Shubnikov–de Haas oscillations of two-dimensional electron gas in an InAsN/InGaAs single quantum well

Abstract

We present the first investigation of Shubnikov–de Haas (SdH) oscillations of two-dimensional electron gas formed in an InAsN/InGaAs single quantum well (QW) grown on an InP substrate using gas source molecular beam epitaxy and a radio-frequency (rf) plasma nitrogen source. The photoluminescence (PL) peak energy of the InAsN/InGaAs QW decreases compared with that of InAs/InGaAs QW. This agrees with the bowing effect due to the incorporation of nitrogen atoms.

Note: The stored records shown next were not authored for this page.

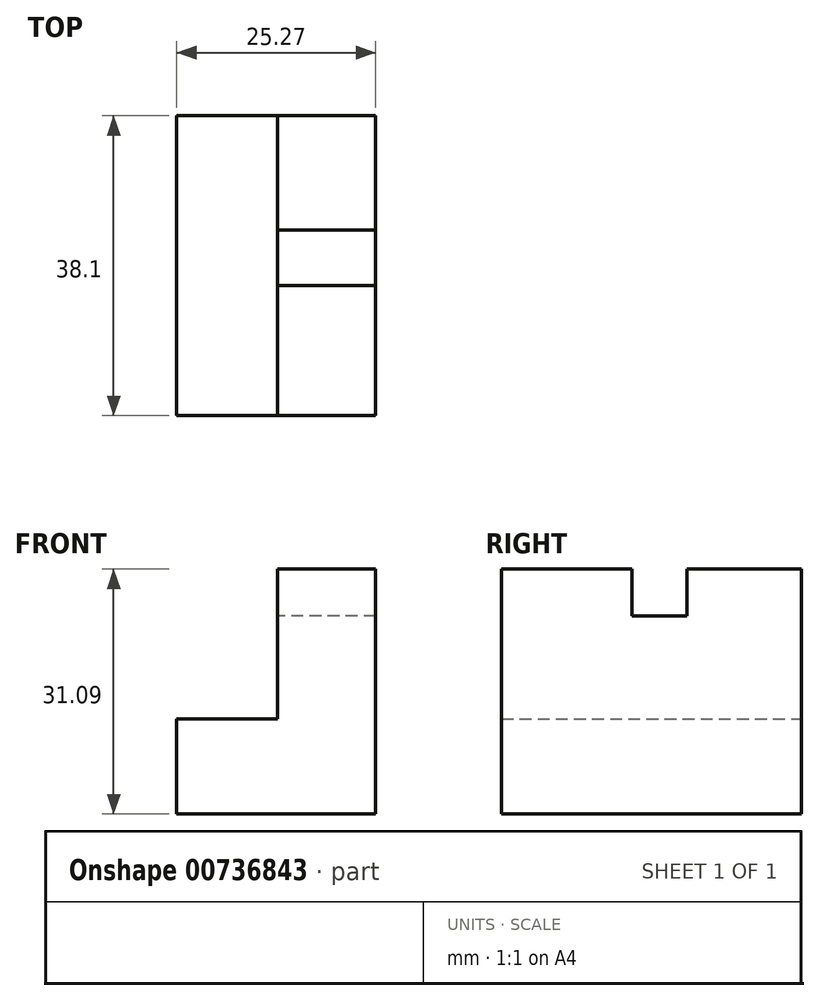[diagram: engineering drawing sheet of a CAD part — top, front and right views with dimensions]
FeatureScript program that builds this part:
annotation { "Feature Type Name" : "Feature", "Feature Type Description" : "" }
export const myFeature = defineFeature(function(context is Context, id is Id, definition is map)
    precondition{}
    {
        {
            var Q0;
            Q0=qCreatedBy(makeId("Front.planeOp"),FACE);
            var sketch = newSketch(context, id + "F0", { "sketchPlane" : qUnion([Q0])});
            skLineSegment(sketch, "E0", {"start": v(0, 0) * mm, "end": v(25.27, 0) * mm});
            skLineSegment(sketch, "E1", {"start": v(25.27, 0) * mm, "end": v(25.27, 31.75) * mm});
            skLineSegment(sketch, "E2", {"start": v(25.53, 31.09) * mm, "end": v(12.83, 31.09) * mm});
            skLineSegment(sketch, "E3", {"start": v(12.83, 31.09) * mm, "end": v(12.83, 12.04) * mm});
            skLineSegment(sketch, "E4", {"start": v(12.83, 12.04) * mm, "end": v(0, 12.04) * mm});
            skLineSegment(sketch, "E5", {"start": v(0, 12.04) * mm, "end": v(0, 0) * mm});
            skSolve(sketch);
        }
        {
            var Q0;
            {var subQ4=sQuery(id+"F0.wireOp",EDGE,"E0");Q0=makeQuery(id+"F0.imprint","IMPRINT",FACE,{"disambiguationData":[TD([[makeQuery(id+"F0.imprint","IMPRINT",EDGE,{"derivedFrom":subQ4}),1.0]])]});}
            extrude(context, id + "F1", {"entities" : qUnion([Q0]), "depth" : 38.1 * mm, "offsetDistance" : 25.4 * mm});
        }
        {
            var Q0;
            Q0=qCreatedBy(makeId("Right.planeOp"),FACE);
            var sketch = newSketch(context, id + "F2", { "sketchPlane" : qUnion([Q0])});
            skLineSegment(sketch, "E6", {"start": v(-12.25, 30.86) * mm, "end": v(-12.25, 22.17) * mm});
            skLineSegment(sketch, "E7", {"start": v(-12.25, 22.17) * mm, "end": v(-24.65, 22.17) * mm});
            skLineSegment(sketch, "E8", {"start": v(-24.65, 22.17) * mm, "end": v(-24.65, 31.17) * mm});
            skLineSegment(sketch, "E9", {"start": v(-24.65, 31.17) * mm, "end": v(-12.25, 30.86) * mm});
            skSolve(sketch);
        }
        {
            var Q0;
            Q0=makeQuery(id+"F2.imprint","IMPRINT",FACE,{"disambiguationData":[TD([[makeQuery(id+"F2.imprint","IMPRINT",EDGE,{"derivedFrom":sQuery(id+"F2.wireOp",EDGE,"E6")}),-1.0]])]});
            extrude(context, id + "F3", {"entities" : qUnion([Q0]), "operationType" : NewBodyOperationType.REMOVE, "oppositeDirection" : true, "depth" : 12.7 * mm, "offsetDistance" : 25.4 * mm});
        }
        {
            var Q0;
            Q0=makeQuery(id+"F1.opExtrude","SWEPT_FACE",FACE,{"disambiguationData":[OSD([sQuery(id+"F0.wireOp",EDGE,"E3")])]});
            var sketch = newSketch(context, id + "F4", { "sketchPlane" : qUnion([Q0])});
            skLineSegment(sketch, "E10", {"start": v(14.54, 31.09) * mm, "end": v(14.54, 25.11) * mm});
            skLineSegment(sketch, "E11", {"start": v(14.54, 25.11) * mm, "end": v(21.55, 25.11) * mm});
            skLineSegment(sketch, "E12", {"start": v(21.55, 25.11) * mm, "end": v(21.55, 31.09) * mm});
            skLineSegment(sketch, "E13", {"start": v(21.55, 31.09) * mm, "end": v(14.54, 31.09) * mm});
            skSolve(sketch);
        }
        {
            var Q0;
            Q0=makeQuery(id+"F4.imprint","IMPRINT",FACE,{"disambiguationData":[TD([[makeQuery(id+"F4.imprint","IMPRINT",EDGE,{"derivedFrom":sQuery(id+"F4.wireOp",EDGE,"E10")}),1.0]])]});
            extrude(context, id + "F5", {"entities" : qUnion([Q0]), "operationType" : NewBodyOperationType.REMOVE, "oppositeDirection" : true, "depth" : 12.7 * mm, "offsetDistance" : 25.4 * mm});
        }
    });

The nitrogen content can be estimated to be 0.4% using the PL peak positions as well as x-ray diffraction. From the SdH oscillations, the carrier concentration is 2.85 × 1011 cm−2 and the effective mass is 0.1 ± 0.01m0. The enhancement of the effective mass is mainly due to the incorporation of the nitrogen atoms in the InAs lattice, which is consistent with a recent study on InAsN bulk alloys. The large increase of the effective mass cannot be explained by the simple band anticrossing model. In addition, we observe a temperature-independent magnetoresistivity at a critical magnetic field. Our analysis supports the fact that the value of the critical exponent in the quantum Hall effect is not universal.